* [TASK INSTRUCTIONS]
A faithful copy without images is required: write out all the records exactly.

* [PROVIDED RECORDS]
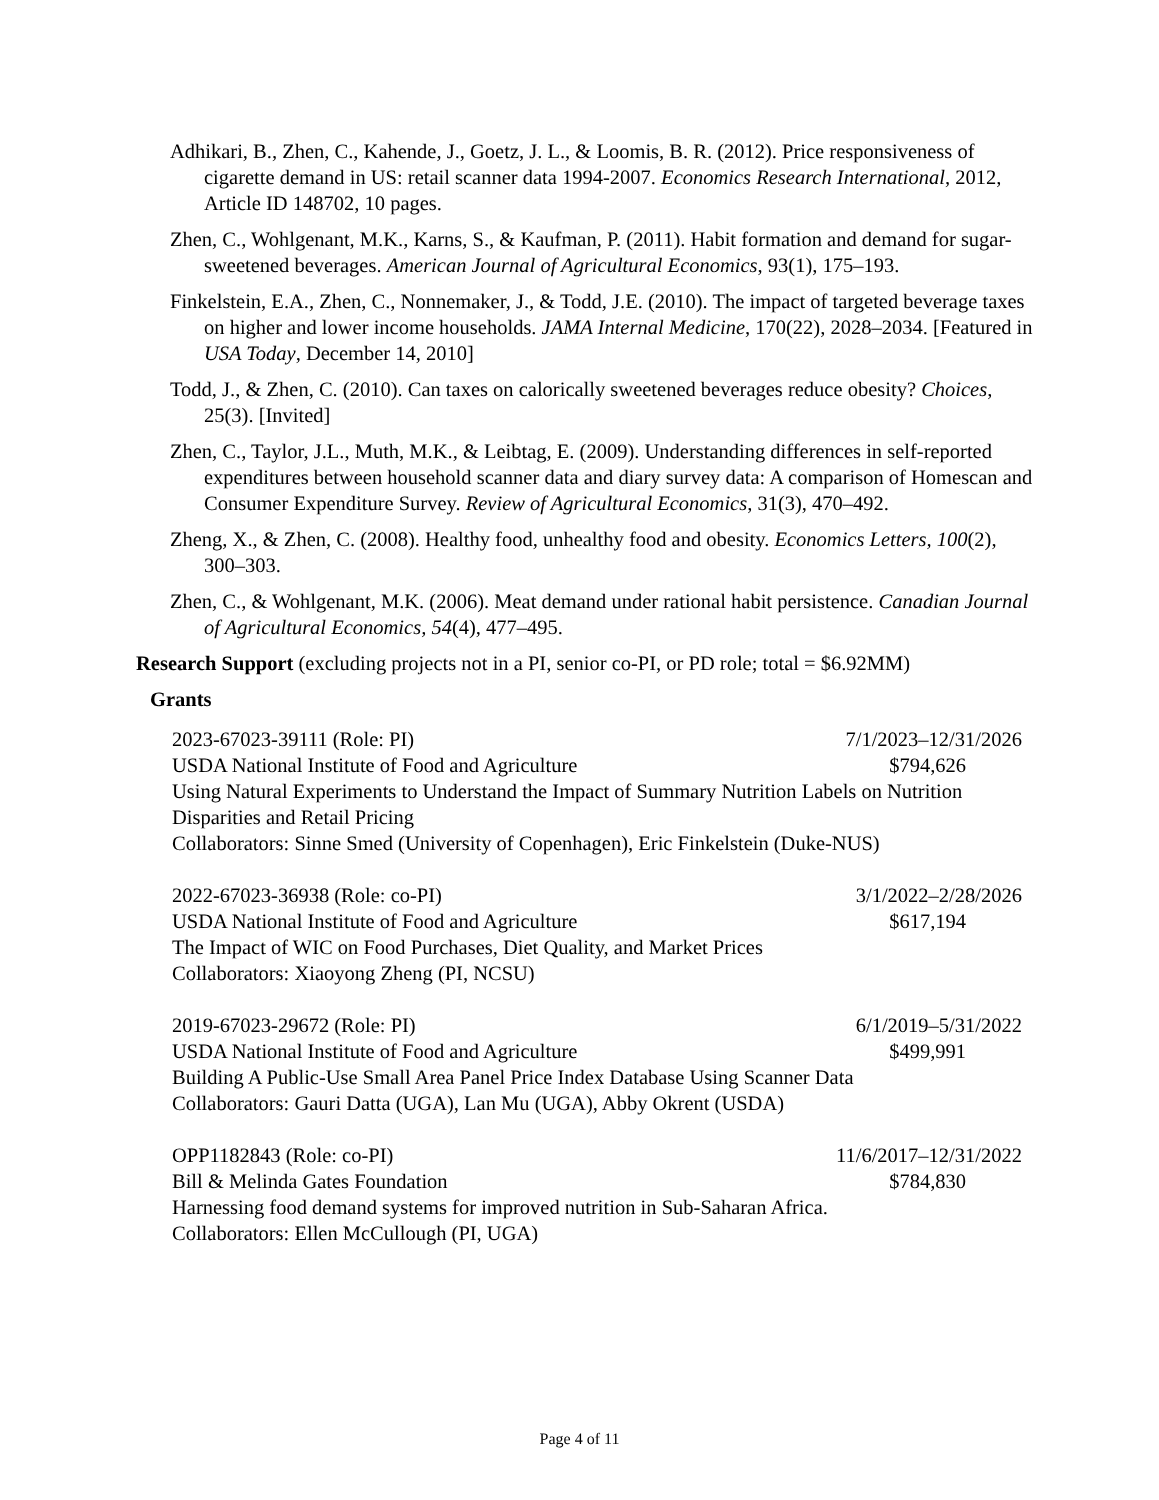Adhikari, B., Zhen, C., Kahende, J., Goetz, J. L., & Loomis, B. R. (2012). Price responsiveness of cigarette demand in US: retail scanner data 1994-2007. Economics Research International, 2012, Article ID 148702, 10 pages.
Zhen, C., Wohlgenant, M.K., Karns, S., & Kaufman, P. (2011). Habit formation and demand for sugar-sweetened beverages. American Journal of Agricultural Economics, 93(1), 175–193.
Finkelstein, E.A., Zhen, C., Nonnemaker, J., & Todd, J.E. (2010). The impact of targeted beverage taxes on higher and lower income households. JAMA Internal Medicine, 170(22), 2028–2034. [Featured in USA Today, December 14, 2010]
Todd, J., & Zhen, C. (2010). Can taxes on calorically sweetened beverages reduce obesity? Choices, 25(3). [Invited]
Zhen, C., Taylor, J.L., Muth, M.K., & Leibtag, E. (2009). Understanding differences in self-reported expenditures between household scanner data and diary survey data: A comparison of Homescan and Consumer Expenditure Survey. Review of Agricultural Economics, 31(3), 470–492.
Zheng, X., & Zhen, C. (2008). Healthy food, unhealthy food and obesity. Economics Letters, 100(2), 300–303.
Zhen, C., & Wohlgenant, M.K. (2006). Meat demand under rational habit persistence. Canadian Journal of Agricultural Economics, 54(4), 477–495.
Research Support (excluding projects not in a PI, senior co-PI, or PD role; total = $6.92MM)
Grants
2023-67023-39111 (Role: PI) 7/1/2023–12/31/2026
USDA National Institute of Food and Agriculture $794,626
Using Natural Experiments to Understand the Impact of Summary Nutrition Labels on Nutrition Disparities and Retail Pricing
Collaborators: Sinne Smed (University of Copenhagen), Eric Finkelstein (Duke-NUS)
2022-67023-36938 (Role: co-PI) 3/1/2022–2/28/2026
USDA National Institute of Food and Agriculture $617,194
The Impact of WIC on Food Purchases, Diet Quality, and Market Prices
Collaborators: Xiaoyong Zheng (PI, NCSU)
2019-67023-29672 (Role: PI) 6/1/2019–5/31/2022
USDA National Institute of Food and Agriculture $499,991
Building A Public-Use Small Area Panel Price Index Database Using Scanner Data
Collaborators: Gauri Datta (UGA), Lan Mu (UGA), Abby Okrent (USDA)
OPP1182843 (Role: co-PI) 11/6/2017–12/31/2022
Bill & Melinda Gates Foundation $784,830
Harnessing food demand systems for improved nutrition in Sub-Saharan Africa.
Collaborators: Ellen McCullough (PI, UGA)
Page 4 of 11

* [EXPECTED OUTPUT]
Adhikari, B., Zhen, C., Kahende, J., Goetz, J. L., & Loomis, B. R. (2012). Price responsiveness of cigarette demand in US: retail scanner data 1994-2007. Economics Research International, 2012, Article ID 148702, 10 pages.
Zhen, C., Wohlgenant, M.K., Karns, S., & Kaufman, P. (2011). Habit formation and demand for sugar-sweetened beverages. American Journal of Agricultural Economics, 93(1), 175–193.
Finkelstein, E.A., Zhen, C., Nonnemaker, J., & Todd, J.E. (2010). The impact of targeted beverage taxes on higher and lower income households. JAMA Internal Medicine, 170(22), 2028–2034. [Featured in USA Today, December 14, 2010]
Todd, J., & Zhen, C. (2010). Can taxes on calorically sweetened beverages reduce obesity? Choices, 25(3). [Invited]
Zhen, C., Taylor, J.L., Muth, M.K., & Leibtag, E. (2009). Understanding differences in self-reported expenditures between household scanner data and diary survey data: A comparison of Homescan and Consumer Expenditure Survey. Review of Agricultural Economics, 31(3), 470–492.
Zheng, X., & Zhen, C. (2008). Healthy food, unhealthy food and obesity. Economics Letters, 100(2), 300–303.
Zhen, C., & Wohlgenant, M.K. (2006). Meat demand under rational habit persistence. Canadian Journal of Agricultural Economics, 54(4), 477–495.
Research Support (excluding projects not in a PI, senior co-PI, or PD role; total = $6.92MM)
Grants
2023-67023-39111 (Role: PI) 7/1/2023–12/31/2026
USDA National Institute of Food and Agriculture $794,626
Using Natural Experiments to Understand the Impact of Summary Nutrition Labels on Nutrition Disparities and Retail Pricing
Collaborators: Sinne Smed (University of Copenhagen), Eric Finkelstein (Duke-NUS)
2022-67023-36938 (Role: co-PI) 3/1/2022–2/28/2026
USDA National Institute of Food and Agriculture $617,194
The Impact of WIC on Food Purchases, Diet Quality, and Market Prices
Collaborators: Xiaoyong Zheng (PI, NCSU)
2019-67023-29672 (Role: PI) 6/1/2019–5/31/2022
USDA National Institute of Food and Agriculture $499,991
Building A Public-Use Small Area Panel Price Index Database Using Scanner Data
Collaborators: Gauri Datta (UGA), Lan Mu (UGA), Abby Okrent (USDA)
OPP1182843 (Role: co-PI) 11/6/2017–12/31/2022
Bill & Melinda Gates Foundation $784,830
Harnessing food demand systems for improved nutrition in Sub-Saharan Africa.
Collaborators: Ellen McCullough (PI, UGA)
Page 4 of 11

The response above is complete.